> RECORDS SUPPLIED
------------------------------------------------------------------------

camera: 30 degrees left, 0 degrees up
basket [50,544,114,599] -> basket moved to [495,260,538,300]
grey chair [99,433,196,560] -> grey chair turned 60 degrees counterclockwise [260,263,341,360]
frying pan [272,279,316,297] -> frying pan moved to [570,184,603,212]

------------------------------------------------------------------------

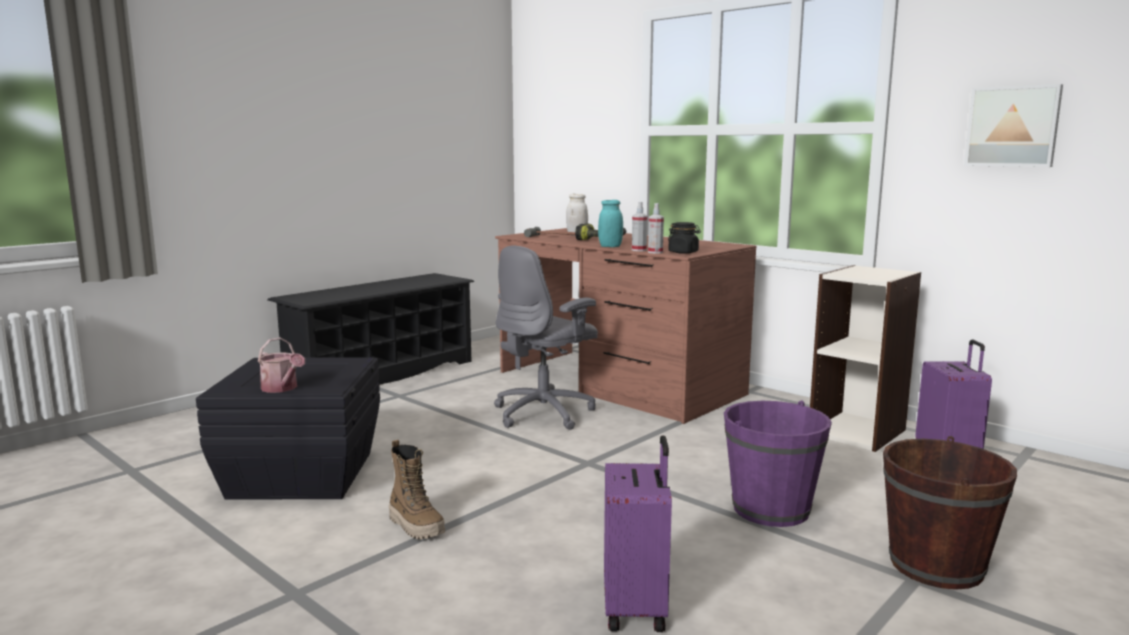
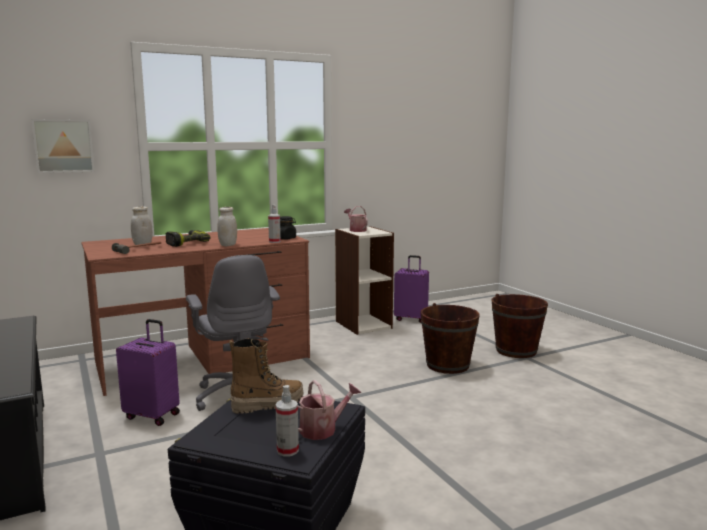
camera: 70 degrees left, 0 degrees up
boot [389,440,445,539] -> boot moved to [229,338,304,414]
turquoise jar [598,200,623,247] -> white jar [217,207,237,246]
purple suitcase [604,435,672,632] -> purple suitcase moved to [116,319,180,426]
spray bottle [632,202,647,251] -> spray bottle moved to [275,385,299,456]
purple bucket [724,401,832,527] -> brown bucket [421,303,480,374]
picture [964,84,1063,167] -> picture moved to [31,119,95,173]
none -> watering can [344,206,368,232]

------------------------------------------------------------------------

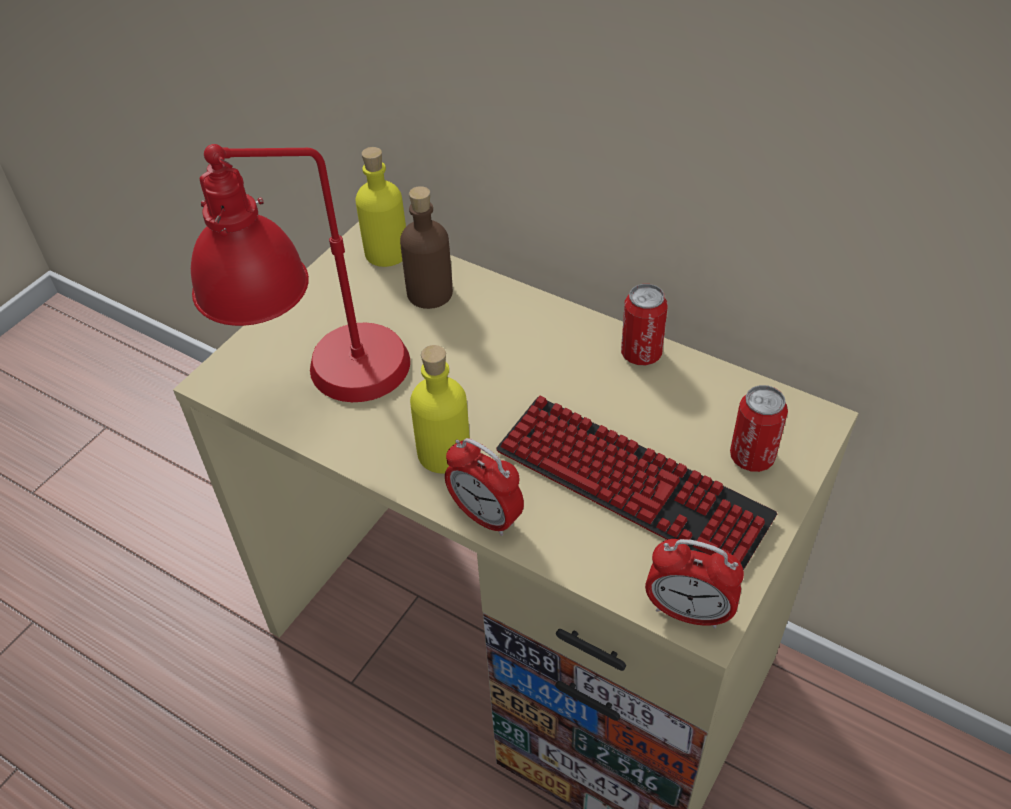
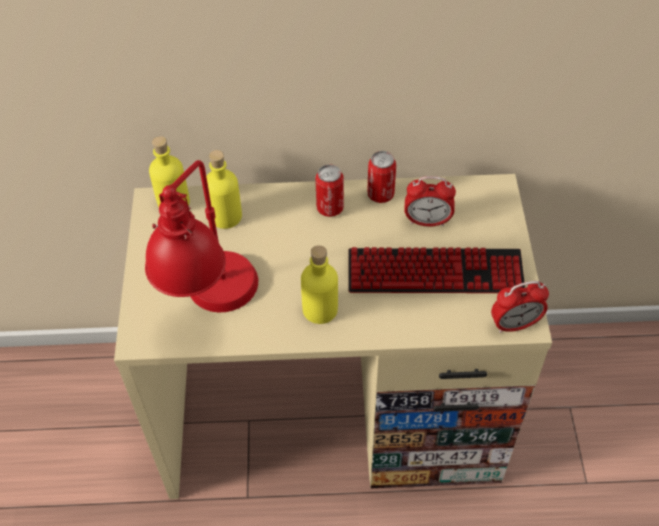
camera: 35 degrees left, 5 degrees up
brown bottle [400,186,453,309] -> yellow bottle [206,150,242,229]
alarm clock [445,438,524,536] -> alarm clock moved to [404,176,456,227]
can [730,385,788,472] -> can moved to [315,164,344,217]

------------------------------------------------------------------------

> ASSIGNMENT
In the listing above, start at the line with "camera: 35 degrees left, 5 degrees up", go on through the line with "can [730,385,788,472] ->", and copy each of those lines exactly; leave out all the rest.

> FINISHED TASK
camera: 35 degrees left, 5 degrees up
brown bottle [400,186,453,309] -> yellow bottle [206,150,242,229]
alarm clock [445,438,524,536] -> alarm clock moved to [404,176,456,227]
can [730,385,788,472] -> can moved to [315,164,344,217]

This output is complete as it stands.